Transcribed page contents
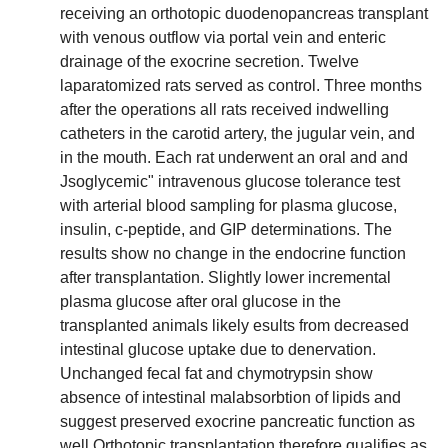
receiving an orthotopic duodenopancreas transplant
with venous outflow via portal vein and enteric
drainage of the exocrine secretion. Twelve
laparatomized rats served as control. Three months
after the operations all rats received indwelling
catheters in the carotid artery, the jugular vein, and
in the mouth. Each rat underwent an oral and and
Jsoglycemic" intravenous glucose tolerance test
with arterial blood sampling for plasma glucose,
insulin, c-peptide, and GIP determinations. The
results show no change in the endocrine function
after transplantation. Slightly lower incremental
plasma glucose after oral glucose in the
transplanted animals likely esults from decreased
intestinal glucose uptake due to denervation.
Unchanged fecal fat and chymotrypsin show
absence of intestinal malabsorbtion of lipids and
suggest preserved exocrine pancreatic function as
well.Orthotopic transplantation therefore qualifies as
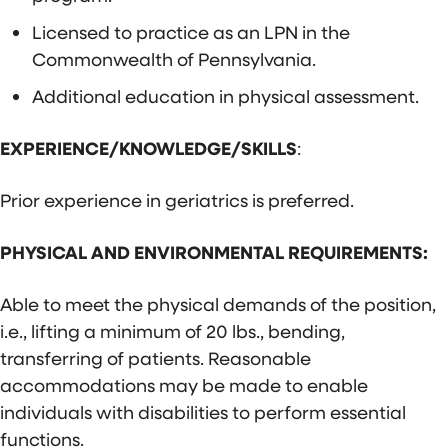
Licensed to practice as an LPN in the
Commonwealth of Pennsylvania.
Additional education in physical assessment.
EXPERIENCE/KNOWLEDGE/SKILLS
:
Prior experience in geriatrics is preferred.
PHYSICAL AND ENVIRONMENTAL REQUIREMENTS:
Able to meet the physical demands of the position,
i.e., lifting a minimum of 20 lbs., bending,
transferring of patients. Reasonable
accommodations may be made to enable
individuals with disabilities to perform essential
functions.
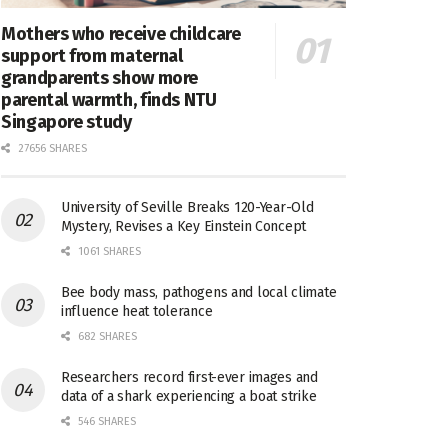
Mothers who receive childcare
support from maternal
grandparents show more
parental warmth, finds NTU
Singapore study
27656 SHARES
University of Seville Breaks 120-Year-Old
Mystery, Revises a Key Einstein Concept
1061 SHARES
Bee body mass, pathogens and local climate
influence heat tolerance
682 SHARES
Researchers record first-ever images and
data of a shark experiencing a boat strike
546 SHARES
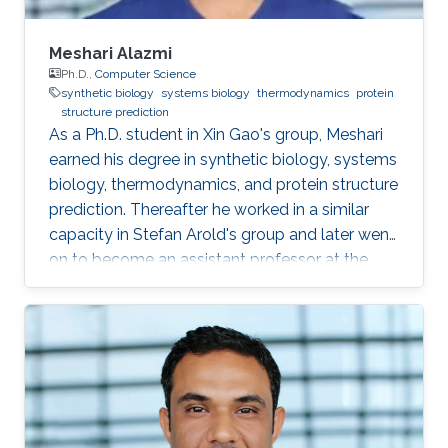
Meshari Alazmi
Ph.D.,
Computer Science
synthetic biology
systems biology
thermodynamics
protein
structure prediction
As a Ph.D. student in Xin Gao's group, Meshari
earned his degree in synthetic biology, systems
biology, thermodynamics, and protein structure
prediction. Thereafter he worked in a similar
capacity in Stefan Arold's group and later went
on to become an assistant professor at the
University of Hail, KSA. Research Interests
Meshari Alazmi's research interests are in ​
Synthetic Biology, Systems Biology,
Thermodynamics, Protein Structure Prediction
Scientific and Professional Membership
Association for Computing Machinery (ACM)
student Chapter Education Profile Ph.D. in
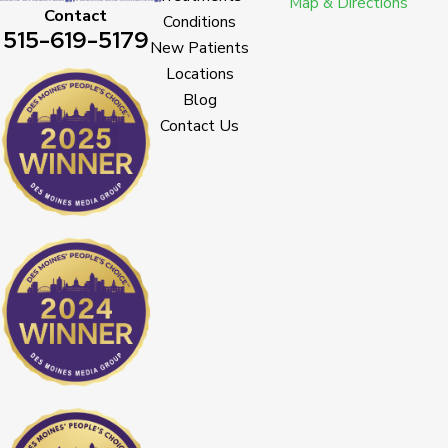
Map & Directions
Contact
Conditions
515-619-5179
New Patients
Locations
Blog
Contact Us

Assigned task:
If a line in the data above contains "oral", return that line.

Task response:
in the mouth. Each rat underwent an oral and and
plasma glucose after oral glucose in the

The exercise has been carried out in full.